Kapitel 61
Alles, was sie jetzt sagen, um mich aufzumuntern, dient einzig und allein dazu, ihr Gewissen zu beruhigen. Ich habe ihnen nicht vertraut, dass sie sich in einem Moment der Not um mich kümmern würden, wenn sie sich im Alltag nicht um mich gekümmert haben. Ich kenne meinen Platz, habe ihn immer gekannt, und jetzt verwischen sie diese Grenzen, was es mir schwer macht, Abstand zu wahren und zu verhindern, dass ich verletzt werde. Ich kann mit dem körperlichen Schmerz umgehen, den meine Peiniger und mein Training mir zufügen, und ich weiß, wie ich davon genesen kann, aber mit dem emotionalen Schmerz, der mich mein ganzes Leben lang begleitet hat, weiß ich nicht, wie ich damit umgehen soll, also habe ich Abstand gehalten. Ich möchte weiterhin Abstand halten, aber mein Wolf hat recht, wir brauchen unser Rudel oder ein Rudel.
„ Bist du deshalb weggelaufen? Du rennst jedes Mal weg, wenn der Fokus auf dir liegt“, fragt Oliver und lehnt sich nach vorne, die Ellbogen auf den Knien.
Sam kommentiert laufend für Sierra. Ich kann sehen, dass sie verärgert ist, dass ich mich nicht zurückverwandele, um mit ihnen zu reden. Mein Wolf ist zumindest einschüchternd genug, um sie fernzuhalten.
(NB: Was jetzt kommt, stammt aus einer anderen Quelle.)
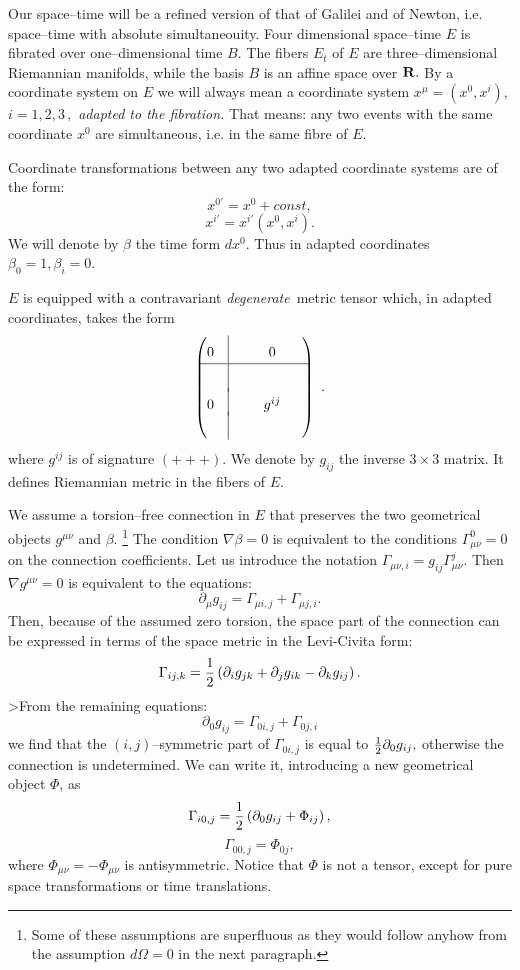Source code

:\documentclass[12pt]{article}
\def\be{\begin{equation}} \def\ee{\end{equation}}
\begin{document}
Our space--time will be a refined version of that of Galilei and
of Newton,  i.e.  space--time with absolute simultaneouity. 
Four dimensional space--time $E$ is fibrated over one--dimensional
time $B . $ The fibers $E_t$ of $E$ are three--dimensional
Riemannian manifolds,  while the basis $B$ is an affine space over
${\bf R} . $ By a coordinate system on $E$ we will always mean a
coordinate system $x^\mu= (x^0, x^i) , $ $i=1, 2, 3\,  , $ {\em adapted
to the
fibration.}  That means: any two events with the same coordinate $x^0$ are
simultaneous,  i.e.  in the same fibre of $E . $

Coordinate transformations between any two adapted coordinate systems
are of the form: 
$$
x^{0'}=x^0+const , 
$$
$$
x^{i'}=x^{i'}\left (x^0, x^{i}\right) . 
$$
We will denote by $\beta$ the time form $dx^0 . $ Thus in adapted
coordinates $\beta_0=1, \beta_i=0$. 

$E$ is equipped with a contravariant {\em degenerate}\, metric tensor which,
in adapted coordinates, takes the form
\def\linie{\vrule height 15pt depth 5pt}
\def\back{\noalign{\vskip-3pt}}
$$\begin{pmatrix}0 &\linie & \phantom{0 }& 0 &\phantom{0}\cr
\noalign{\hrule}
&\linie && \cr\back
0 &\linie &  & g^{ij} & 
\cr\back
& \linie && 
\end{pmatrix} \ . $$
where $g^{ij}$ is of signature $ (+++) . $ We denote by $g_{ij}$ the
inverse $3\times 3$ matrix.  It defines Riemannian metric in the
fibers of $E . $

We assume a torsion--free connection in $E$ that preserves
the two geometrical objects $g^{\mu\nu}$ and $\beta$.%
\footnote{Some of these assumptions are superfluous
as they would
follow anyhow from the assumption $d\Omega=0$ in the next
paragraph. }
The condition $\nabla\beta =0$ is equivalent to the conditions 
$\Gamma^0_{\mu\nu}=0$ on the connection coefficients.  Let us
introduce the notation $\Gamma_{\mu\nu, i}=g_{ij}\Gamma^j_{\mu\nu}. $
Then $\nabla g^{\mu\nu}=0$ is equivalent to the equations: 
\be
\partial_\mu g_{ij}=\Gamma_{\mu i, j}+\Gamma_{\mu j, i} . 
\ee
Then,  because of the assumed zero torsion,  the space part of the
connection can be expressed in terms of the space metric in
the Levi-Civita form:
\be
\Gamma_{ij, k}={1\over2}\left ( \partial_i g_{jk}+
\partial_j g_{ik}-
\partial_k g_{ij}\right) . 
\ee
>From the remaining equations:
\be
\partial_0 g_{ij}= \Gamma_{0i, j} + \Gamma_{0j, i} 
\ee
we find that the  $(i,j)$--symmetric part of $\Gamma_{0i, j}$ is equal to
${1\over2}\partial_0 g_{ij} , $ otherwise the connection is
undetermined.  We can write it, introducing a new
geometrical object $\Phi$, as
\be
\Gamma_{i0, j}={1\over2}\left (\partial_0 g_{ij}+\Phi_{ij}\right) , 
\ee
\be
\Gamma_{00, j}=\Phi_{0j} , 
\ee
where $\Phi_{\mu\nu}=-\Phi_{\mu\nu}$ is antisymmetric. Notice
that $\Phi$ is not a tensor, except for pure space transformations
or time translations.
\end{document}
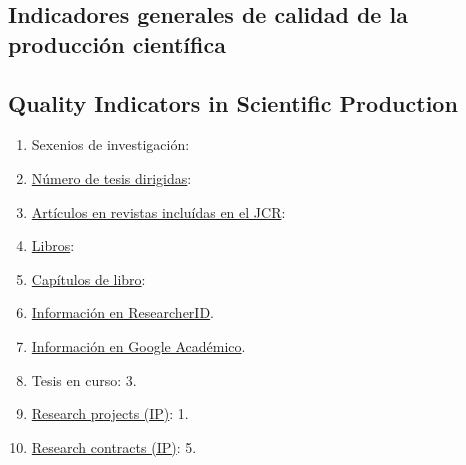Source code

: \documentclass[a4paper]{article}
\def\english{1}
\begin{document}
\ifx\english\undefined
\subsection{Indicadores generales de calidad de la producción científica}
\else
\subsection{Quality Indicators in Scientific Production}
\fi

\ifx\english\undefined
\begin{enumerate}
\item Sexenios de investigación: 
\item \href{https://vicente-gonzalez-ruiz.github.io/ridiculum/#x1-180009}{Número de tesis dirigidas}: 
\item \href{https://vicente-gonzalez-ruiz.github.io/ridiculum/#x1-20001}{Artículos en revistas incluídas en el JCR}: 
\item \href{https://vicente-gonzalez-ruiz.github.io/ridiculum/#x1-60003}{Libros}: 
\item \href{https://vicente-gonzalez-ruiz.github.io/ridiculum/#x1-80004}{Capítulos de libro}: 
\item \href{http://www.researcherid.com/rid/\ResearcherID}{Información en ResearcherID}.
\item \href{https://scholar.google.es/citations?hl=es&user=\GoogleUser}{Información en Google Académico}. \\
\item Tesis en curso: 3.
\item \href{https://vicente-gonzalez-ruiz.github.io/ridiculum/#x1-100005}{Research projects (IP)}:  1. \\
\item \href{https://vicente-gonzalez-ruiz.github.io/ridiculum/#x1-160008}{Research contracts (IP)}:  5.
\end{enumerate}
\else
\end{document}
Ich möchte nicht, dass jemand versucht, mir zu nahe zu kommen oder mich zu umarmen. Sie können sich nicht für all die Dinge entschuldigen, die sie in der Vergangenheit ignoriert haben, weil sie sich jetzt schlecht fühlen. Meine Freundin verdient diese Behandlung nicht und ich würde direkt mit ihr reden, wenn ich könnte, aber ich halte durch. Ich habe immer noch keinen Grund, ihnen irgendwelche Emotionen zu zeigen und ich kann in meiner Wolfsgestalt stoisch bleiben. Sie kann sich entscheiden, mir später zu vergeben oder einfach Abstand zu halten und mich wie alle anderen gehen zu lassen.